Bachmann was brought up in Klagenfurt before going to Innsbruck University. She studied a number of subjects including philosophy, law and psychology, earning a doctorate from Vienna University in 1949. In the early days after her graduation, Bachmann worked as a scriptwriter while she toiled in her spare time to further her literary career. At Rot-Weis-Rot, a radio station, she was able to earn a comfortable living and managed to get her first scripts performed.

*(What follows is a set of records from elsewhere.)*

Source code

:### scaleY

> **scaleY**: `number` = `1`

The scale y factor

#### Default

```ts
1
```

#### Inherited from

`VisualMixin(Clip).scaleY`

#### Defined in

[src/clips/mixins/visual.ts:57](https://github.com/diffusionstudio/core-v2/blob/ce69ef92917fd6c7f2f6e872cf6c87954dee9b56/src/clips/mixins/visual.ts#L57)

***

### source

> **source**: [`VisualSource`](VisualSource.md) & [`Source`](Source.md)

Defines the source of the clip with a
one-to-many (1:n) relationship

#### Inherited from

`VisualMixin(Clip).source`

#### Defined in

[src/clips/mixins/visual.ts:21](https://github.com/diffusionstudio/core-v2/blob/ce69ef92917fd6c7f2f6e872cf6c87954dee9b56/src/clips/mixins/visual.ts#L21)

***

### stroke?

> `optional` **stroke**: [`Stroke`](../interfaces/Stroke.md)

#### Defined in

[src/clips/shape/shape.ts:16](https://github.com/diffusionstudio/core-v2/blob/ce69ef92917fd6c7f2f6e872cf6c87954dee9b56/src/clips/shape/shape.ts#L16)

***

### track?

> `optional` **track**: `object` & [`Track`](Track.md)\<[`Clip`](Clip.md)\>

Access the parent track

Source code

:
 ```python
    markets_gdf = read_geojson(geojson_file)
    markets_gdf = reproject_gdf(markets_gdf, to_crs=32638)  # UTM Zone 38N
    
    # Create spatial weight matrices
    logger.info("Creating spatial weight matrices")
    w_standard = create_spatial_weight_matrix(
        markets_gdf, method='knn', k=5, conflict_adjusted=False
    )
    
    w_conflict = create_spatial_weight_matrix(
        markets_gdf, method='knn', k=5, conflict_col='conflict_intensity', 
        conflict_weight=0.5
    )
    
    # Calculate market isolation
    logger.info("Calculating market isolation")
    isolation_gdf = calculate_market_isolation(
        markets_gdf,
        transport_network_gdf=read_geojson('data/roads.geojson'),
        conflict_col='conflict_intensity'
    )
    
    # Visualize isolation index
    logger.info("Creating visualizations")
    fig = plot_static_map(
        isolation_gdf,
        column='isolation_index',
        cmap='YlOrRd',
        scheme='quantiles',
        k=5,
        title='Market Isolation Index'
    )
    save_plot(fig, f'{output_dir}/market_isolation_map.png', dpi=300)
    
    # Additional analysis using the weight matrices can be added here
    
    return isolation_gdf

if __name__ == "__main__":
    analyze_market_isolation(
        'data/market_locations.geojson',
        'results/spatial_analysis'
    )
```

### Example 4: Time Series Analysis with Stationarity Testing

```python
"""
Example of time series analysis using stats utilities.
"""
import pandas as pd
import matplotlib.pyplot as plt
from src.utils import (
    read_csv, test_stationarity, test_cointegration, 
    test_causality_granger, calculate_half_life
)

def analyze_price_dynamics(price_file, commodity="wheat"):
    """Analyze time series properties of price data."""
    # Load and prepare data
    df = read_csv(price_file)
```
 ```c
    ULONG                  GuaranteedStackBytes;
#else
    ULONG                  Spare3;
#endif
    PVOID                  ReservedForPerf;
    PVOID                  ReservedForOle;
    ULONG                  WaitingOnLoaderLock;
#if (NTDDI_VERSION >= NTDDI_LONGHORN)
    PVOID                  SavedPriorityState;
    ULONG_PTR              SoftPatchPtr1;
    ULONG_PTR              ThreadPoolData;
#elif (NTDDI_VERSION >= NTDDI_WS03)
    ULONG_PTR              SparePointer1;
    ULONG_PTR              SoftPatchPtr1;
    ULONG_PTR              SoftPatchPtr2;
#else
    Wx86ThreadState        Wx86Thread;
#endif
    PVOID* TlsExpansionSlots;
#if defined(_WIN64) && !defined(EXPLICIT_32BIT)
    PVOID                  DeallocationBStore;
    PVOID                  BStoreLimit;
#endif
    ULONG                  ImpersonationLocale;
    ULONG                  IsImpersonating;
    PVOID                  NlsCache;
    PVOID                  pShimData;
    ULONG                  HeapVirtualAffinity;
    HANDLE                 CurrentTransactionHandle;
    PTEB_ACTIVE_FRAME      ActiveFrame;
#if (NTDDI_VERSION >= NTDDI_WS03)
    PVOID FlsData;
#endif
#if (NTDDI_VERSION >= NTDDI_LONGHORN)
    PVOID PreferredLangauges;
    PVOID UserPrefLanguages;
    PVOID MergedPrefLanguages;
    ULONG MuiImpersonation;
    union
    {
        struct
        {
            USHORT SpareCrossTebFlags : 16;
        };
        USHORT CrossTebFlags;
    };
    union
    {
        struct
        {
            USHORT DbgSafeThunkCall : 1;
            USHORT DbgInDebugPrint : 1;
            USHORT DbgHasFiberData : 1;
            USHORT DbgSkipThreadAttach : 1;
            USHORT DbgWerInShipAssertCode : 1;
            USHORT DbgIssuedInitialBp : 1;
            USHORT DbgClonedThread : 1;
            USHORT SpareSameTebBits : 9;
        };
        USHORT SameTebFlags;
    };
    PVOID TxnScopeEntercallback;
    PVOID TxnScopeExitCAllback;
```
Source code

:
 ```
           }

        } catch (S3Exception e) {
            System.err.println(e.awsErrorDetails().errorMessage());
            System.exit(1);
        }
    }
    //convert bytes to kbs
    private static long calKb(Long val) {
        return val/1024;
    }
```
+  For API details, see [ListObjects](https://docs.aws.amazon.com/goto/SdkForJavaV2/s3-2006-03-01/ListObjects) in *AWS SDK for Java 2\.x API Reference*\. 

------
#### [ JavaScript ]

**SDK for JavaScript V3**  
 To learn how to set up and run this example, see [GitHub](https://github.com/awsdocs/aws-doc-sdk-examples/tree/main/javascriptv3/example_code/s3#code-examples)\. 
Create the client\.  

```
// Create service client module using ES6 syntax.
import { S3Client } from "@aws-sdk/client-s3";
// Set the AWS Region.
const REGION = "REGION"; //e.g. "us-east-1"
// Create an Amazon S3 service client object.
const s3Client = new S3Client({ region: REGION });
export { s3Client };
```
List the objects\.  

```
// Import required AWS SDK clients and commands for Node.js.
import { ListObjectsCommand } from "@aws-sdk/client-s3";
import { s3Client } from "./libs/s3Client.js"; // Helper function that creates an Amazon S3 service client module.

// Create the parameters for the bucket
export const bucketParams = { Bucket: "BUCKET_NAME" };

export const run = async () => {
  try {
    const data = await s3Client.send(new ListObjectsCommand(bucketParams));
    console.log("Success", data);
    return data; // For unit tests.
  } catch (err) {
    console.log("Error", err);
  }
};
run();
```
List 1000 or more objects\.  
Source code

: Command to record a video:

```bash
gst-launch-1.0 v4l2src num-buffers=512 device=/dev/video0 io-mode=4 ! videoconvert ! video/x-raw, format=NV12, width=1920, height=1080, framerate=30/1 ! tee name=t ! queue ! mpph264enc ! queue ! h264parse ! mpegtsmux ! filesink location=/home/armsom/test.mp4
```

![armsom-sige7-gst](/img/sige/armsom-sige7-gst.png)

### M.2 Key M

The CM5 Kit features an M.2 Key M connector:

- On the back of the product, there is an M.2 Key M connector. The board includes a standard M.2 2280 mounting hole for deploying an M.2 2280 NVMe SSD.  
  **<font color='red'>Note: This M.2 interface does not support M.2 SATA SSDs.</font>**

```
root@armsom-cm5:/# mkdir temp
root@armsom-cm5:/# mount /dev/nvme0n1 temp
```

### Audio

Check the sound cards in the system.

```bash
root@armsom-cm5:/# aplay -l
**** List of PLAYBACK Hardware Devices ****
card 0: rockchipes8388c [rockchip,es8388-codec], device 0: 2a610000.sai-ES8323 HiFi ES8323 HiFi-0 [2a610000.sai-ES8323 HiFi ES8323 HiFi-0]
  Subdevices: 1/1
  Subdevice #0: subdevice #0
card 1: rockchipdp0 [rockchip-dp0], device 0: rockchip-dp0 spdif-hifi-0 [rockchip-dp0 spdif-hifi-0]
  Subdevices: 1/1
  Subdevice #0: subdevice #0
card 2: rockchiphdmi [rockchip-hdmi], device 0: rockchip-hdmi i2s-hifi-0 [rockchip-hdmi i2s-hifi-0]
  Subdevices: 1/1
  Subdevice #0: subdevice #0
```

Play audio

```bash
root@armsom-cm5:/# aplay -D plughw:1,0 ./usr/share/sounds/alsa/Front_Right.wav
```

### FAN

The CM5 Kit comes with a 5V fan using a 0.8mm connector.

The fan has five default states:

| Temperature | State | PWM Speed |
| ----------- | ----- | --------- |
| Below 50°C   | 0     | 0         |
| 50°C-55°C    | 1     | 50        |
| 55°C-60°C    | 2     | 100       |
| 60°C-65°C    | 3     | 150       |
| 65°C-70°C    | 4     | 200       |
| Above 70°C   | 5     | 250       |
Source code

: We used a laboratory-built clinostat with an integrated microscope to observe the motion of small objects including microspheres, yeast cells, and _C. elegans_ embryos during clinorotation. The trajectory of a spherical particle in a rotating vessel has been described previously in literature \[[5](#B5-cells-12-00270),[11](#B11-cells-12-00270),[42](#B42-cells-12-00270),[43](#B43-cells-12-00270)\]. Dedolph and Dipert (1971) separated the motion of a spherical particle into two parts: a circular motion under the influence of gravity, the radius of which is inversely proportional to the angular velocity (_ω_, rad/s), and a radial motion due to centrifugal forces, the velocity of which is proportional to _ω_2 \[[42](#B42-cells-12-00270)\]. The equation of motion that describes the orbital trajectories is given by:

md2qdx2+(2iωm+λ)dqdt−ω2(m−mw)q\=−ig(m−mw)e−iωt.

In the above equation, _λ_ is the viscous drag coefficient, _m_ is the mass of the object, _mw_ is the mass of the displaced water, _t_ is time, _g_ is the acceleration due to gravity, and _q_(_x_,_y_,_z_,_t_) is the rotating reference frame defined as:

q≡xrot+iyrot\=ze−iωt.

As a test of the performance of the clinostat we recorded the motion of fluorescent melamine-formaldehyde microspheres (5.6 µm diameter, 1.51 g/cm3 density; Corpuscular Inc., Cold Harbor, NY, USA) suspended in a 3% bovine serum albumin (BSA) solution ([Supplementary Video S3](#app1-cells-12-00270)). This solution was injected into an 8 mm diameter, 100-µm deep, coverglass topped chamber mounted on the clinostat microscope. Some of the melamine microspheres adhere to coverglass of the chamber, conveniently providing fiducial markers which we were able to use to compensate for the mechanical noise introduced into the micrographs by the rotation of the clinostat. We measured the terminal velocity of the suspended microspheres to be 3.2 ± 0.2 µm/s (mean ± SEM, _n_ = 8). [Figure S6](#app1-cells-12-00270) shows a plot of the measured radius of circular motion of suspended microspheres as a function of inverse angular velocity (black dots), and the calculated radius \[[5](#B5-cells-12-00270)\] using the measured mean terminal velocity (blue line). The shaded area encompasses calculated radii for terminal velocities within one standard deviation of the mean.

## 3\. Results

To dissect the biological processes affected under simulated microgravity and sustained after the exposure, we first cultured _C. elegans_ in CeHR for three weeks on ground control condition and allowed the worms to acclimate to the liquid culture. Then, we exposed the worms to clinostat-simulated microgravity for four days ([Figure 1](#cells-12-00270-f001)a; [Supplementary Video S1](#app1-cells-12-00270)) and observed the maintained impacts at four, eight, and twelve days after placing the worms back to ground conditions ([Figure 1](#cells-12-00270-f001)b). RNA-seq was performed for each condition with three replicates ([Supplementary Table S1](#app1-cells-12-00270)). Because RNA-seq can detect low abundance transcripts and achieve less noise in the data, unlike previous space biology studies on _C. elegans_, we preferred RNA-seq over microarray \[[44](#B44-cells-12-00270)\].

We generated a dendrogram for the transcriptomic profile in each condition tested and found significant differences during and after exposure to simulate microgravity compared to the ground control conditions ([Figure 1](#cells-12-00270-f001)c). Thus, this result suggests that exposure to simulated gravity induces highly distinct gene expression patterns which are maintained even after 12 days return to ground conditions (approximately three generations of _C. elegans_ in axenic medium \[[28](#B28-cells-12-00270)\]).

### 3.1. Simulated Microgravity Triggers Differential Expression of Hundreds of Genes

Her career was given a boost when she met literary impresario Hans Weigel who in turn gave her access to Gruppe 47, the most influential literary group in Germany at the time. The ethos behind Gruppe 47 was to help establish young authors and poets. At its heart lay the desire to teach the German public more about democracy after the inevitable demise of Hitler and his Nazi regime. The group met only twice a year, had its own award, and you could only attend if you were invited by another member.
One of her most productive periods was from 1953 when she moved to Italy and worked diligently on her poetry and co-wrote an opera libretti with Hans Henze which received many plaudits and awards. Her first work published that year was Borrowed Time which dwelled on the darker side of progress and won her the coveted Gruppe 47 literary prize.
Bachmann gained considerable celebrity with the German media and in 1956 published her second major work of the decade with Invocation of the Great Bear which presented a more sober face to the world. In it we can see the influence of such literary and philosophical greats such as Heidegger and Wittgenstein. One of her final poems was written in 1963 and was called No Delicacies and marked a move away from poetry as an expressive form for her.
Instead, she began to write more short stories, scripts and works for opera, and in 1964 she won the prestigious Georg Büchner Prize. During her later years she developed a drug habit, becoming addicted to barbiturates which may have contributed to her death in 1973. Two years previously she had written her first novel Malina which was originally going to be part of a trilogy but was left unfinished.
In September of ’73 a lighted cigarette caused a fire in her flat and she was taken to hospital and experienced severe withdrawal from her drug habit. She died shortly afterwards, at the age of only 47. Bachmann was buried in the cemetery of her home town Klagenfurt.